WHAT YOU HAVE TO DO: Find all the lines in the entries below that hold the word "colorectal" and copy them.

[RECORDED INFORMATION Boundary: Start]

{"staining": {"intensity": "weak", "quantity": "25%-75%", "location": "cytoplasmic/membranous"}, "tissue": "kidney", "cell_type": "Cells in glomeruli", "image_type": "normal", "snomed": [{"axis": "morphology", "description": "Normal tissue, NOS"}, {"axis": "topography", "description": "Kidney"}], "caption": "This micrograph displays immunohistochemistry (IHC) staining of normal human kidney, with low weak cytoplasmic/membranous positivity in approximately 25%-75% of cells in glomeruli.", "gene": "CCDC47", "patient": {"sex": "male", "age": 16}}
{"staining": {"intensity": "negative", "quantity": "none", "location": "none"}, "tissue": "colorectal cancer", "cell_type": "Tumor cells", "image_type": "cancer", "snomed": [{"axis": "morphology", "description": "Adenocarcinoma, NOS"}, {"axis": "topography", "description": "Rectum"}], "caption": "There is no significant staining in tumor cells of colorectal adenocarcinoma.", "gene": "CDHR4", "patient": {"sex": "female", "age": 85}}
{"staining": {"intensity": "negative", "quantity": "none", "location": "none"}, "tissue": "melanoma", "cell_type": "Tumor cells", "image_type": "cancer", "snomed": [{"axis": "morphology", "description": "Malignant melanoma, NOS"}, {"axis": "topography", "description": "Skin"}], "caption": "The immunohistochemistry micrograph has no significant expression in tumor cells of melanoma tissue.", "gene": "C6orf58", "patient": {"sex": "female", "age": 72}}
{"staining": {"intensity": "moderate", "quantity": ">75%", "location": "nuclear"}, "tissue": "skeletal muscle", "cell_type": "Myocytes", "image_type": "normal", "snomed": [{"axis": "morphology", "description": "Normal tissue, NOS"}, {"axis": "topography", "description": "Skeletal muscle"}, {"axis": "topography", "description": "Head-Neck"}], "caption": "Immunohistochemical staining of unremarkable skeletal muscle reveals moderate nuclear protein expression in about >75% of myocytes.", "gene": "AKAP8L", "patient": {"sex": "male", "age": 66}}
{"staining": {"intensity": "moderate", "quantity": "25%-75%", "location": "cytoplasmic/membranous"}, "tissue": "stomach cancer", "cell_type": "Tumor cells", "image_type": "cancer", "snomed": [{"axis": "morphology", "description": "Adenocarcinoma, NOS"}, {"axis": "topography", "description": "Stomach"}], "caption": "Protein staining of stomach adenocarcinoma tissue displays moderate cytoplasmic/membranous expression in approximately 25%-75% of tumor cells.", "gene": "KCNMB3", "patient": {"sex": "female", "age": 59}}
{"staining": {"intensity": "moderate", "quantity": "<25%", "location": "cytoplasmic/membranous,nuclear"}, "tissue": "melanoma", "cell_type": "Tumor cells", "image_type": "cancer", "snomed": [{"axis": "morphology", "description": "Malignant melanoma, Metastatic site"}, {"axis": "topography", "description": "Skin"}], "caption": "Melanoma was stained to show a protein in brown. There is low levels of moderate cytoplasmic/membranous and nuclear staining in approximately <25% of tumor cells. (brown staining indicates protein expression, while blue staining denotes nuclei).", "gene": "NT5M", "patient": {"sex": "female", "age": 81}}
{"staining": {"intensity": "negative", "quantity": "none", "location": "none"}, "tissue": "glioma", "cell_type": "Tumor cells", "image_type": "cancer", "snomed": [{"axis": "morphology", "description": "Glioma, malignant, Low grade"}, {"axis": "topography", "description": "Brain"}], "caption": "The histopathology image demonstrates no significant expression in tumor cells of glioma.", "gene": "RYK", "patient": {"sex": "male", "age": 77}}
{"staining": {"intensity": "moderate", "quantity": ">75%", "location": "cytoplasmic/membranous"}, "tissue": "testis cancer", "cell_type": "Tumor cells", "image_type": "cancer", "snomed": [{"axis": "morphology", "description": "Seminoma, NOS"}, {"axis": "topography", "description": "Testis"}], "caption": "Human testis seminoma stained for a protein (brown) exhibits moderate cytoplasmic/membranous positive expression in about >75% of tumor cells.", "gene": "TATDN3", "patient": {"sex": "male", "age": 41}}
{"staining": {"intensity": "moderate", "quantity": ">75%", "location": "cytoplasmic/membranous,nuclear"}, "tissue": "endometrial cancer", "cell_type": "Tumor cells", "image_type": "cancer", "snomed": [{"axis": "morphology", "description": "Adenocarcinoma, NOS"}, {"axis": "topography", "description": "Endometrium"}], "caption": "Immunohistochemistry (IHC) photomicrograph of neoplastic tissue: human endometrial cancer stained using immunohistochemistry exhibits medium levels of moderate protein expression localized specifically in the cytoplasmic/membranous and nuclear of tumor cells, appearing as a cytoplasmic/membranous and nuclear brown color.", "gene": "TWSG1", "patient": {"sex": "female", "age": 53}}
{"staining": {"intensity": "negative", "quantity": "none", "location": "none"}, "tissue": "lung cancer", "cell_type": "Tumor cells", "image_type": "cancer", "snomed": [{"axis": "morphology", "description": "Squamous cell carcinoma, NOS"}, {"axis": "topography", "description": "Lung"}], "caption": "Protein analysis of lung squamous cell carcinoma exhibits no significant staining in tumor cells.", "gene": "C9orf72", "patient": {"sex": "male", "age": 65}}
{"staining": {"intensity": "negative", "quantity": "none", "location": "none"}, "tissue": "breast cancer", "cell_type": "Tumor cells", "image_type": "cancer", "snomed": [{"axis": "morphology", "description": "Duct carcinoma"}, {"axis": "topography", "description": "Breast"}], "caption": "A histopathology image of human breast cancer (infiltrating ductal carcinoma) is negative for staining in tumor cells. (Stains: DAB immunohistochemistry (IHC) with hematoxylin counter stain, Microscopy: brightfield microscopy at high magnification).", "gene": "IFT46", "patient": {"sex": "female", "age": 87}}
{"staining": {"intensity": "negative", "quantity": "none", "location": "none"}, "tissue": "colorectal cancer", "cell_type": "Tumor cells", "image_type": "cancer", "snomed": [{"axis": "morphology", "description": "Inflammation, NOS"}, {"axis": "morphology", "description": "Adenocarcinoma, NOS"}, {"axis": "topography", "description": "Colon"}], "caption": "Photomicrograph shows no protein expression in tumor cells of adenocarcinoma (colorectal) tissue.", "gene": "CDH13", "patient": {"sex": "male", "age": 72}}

[RECORDED INFORMATION Boundary: End]

RESULT OF THIS EXERCISE:
{"staining": {"intensity": "negative", "quantity": "none", "location": "none"}, "tissue": "colorectal cancer", "cell_type": "Tumor cells", "image_type": "cancer", "snomed": [{"axis": "morphology", "description": "Adenocarcinoma, NOS"}, {"axis": "topography", "description": "Rectum"}], "caption": "There is no significant staining in tumor cells of colorectal adenocarcinoma.", "gene": "CDHR4", "patient": {"sex": "female", "age": 85}}
{"staining": {"intensity": "negative", "quantity": "none", "location": "none"}, "tissue": "colorectal cancer", "cell_type": "Tumor cells", "image_type": "cancer", "snomed": [{"axis": "morphology", "description": "Inflammation, NOS"}, {"axis": "morphology", "description": "Adenocarcinoma, NOS"}, {"axis": "topography", "description": "Colon"}], "caption": "Photomicrograph shows no protein expression in tumor cells of adenocarcinoma (colorectal) tissue.", "gene": "CDH13", "patient": {"sex": "male", "age": 72}}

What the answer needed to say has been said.